_EXERCISE BRIEF_
Report each line of the entries that contains the word "space", copied in full.

_GIVEN RECORDS_

------------------------------

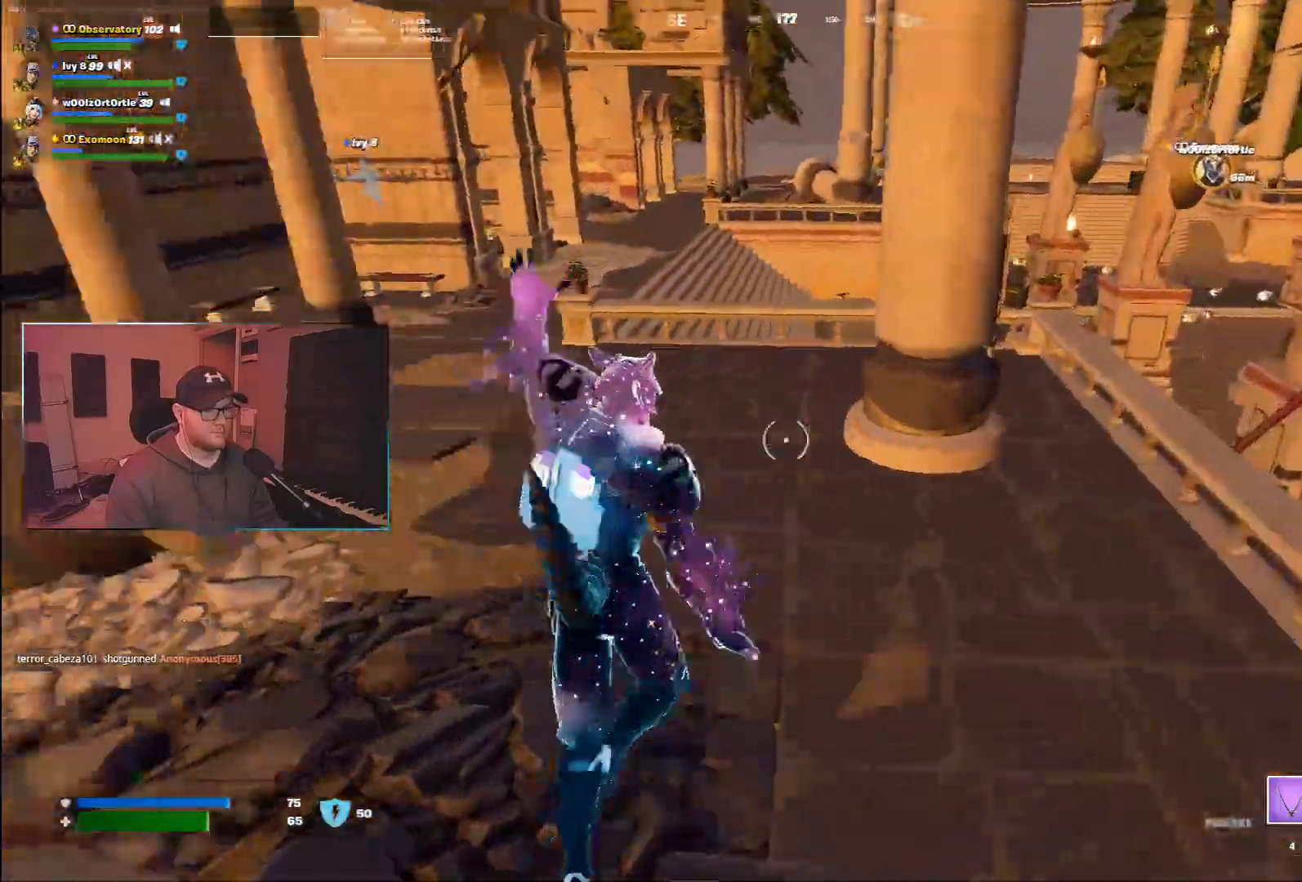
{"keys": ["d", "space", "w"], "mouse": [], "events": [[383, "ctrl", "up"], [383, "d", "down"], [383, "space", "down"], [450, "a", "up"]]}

------------------------------

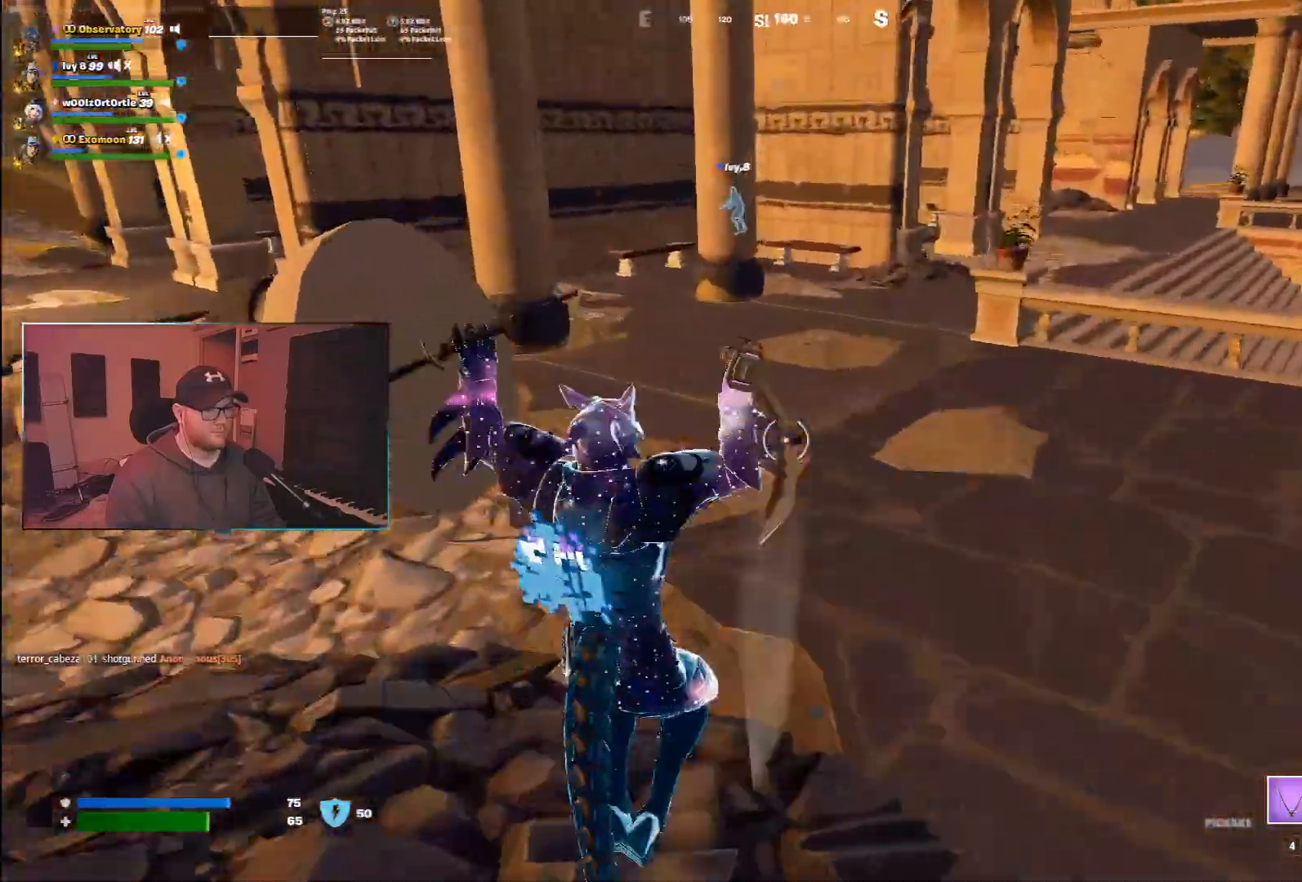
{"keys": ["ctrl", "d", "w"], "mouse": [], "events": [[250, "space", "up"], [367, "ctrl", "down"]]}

------------------------------

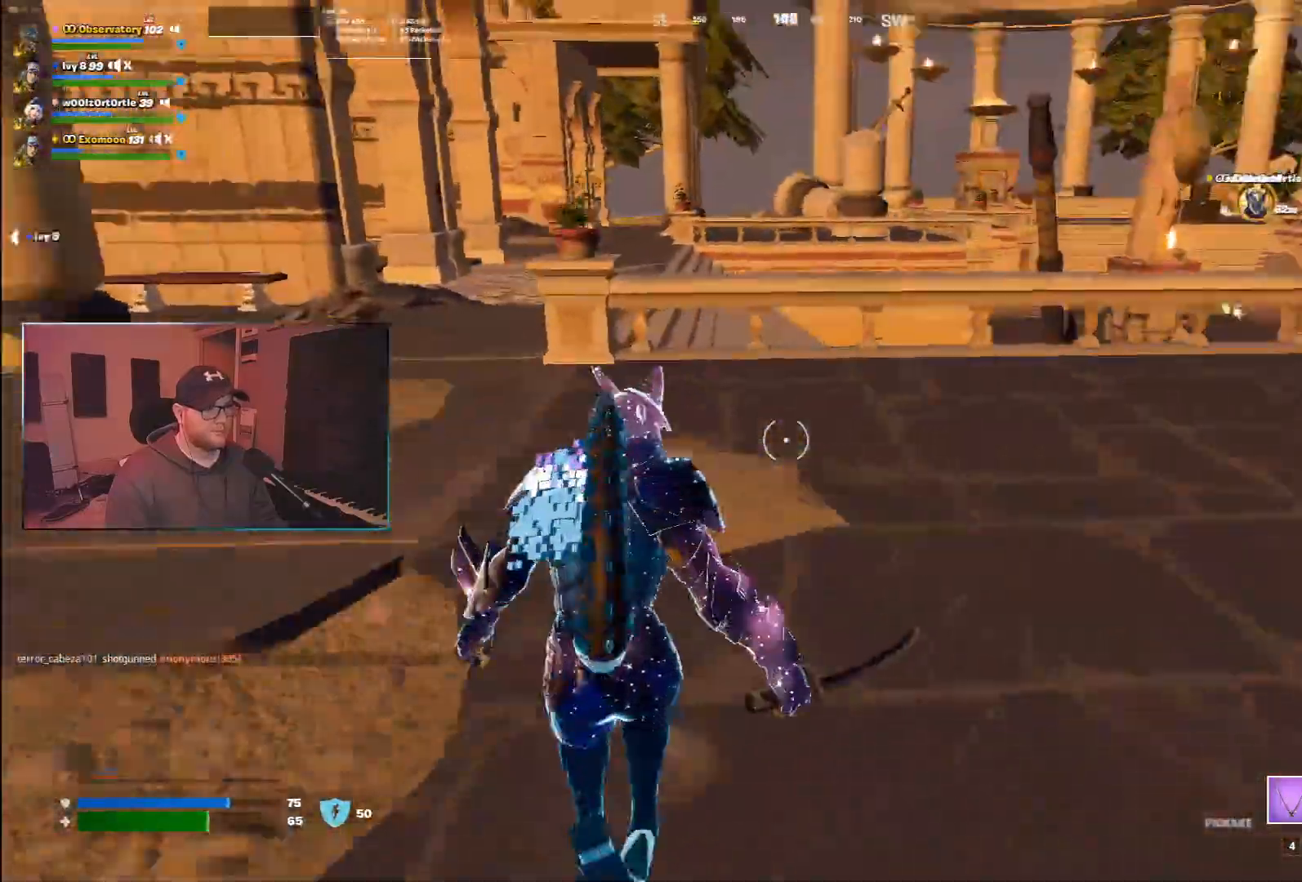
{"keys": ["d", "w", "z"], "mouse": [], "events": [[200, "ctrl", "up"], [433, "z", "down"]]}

------------------------------

_OUTPUT FOR THIS EXERCISE_
{"keys": ["d", "space", "w"], "mouse": [], "events": [[383, "ctrl", "up"], [383, "d", "down"], [383, "space", "down"], [450, "a", "up"]]}
{"keys": ["ctrl", "d", "w"], "mouse": [], "events": [[250, "space", "up"], [367, "ctrl", "down"]]}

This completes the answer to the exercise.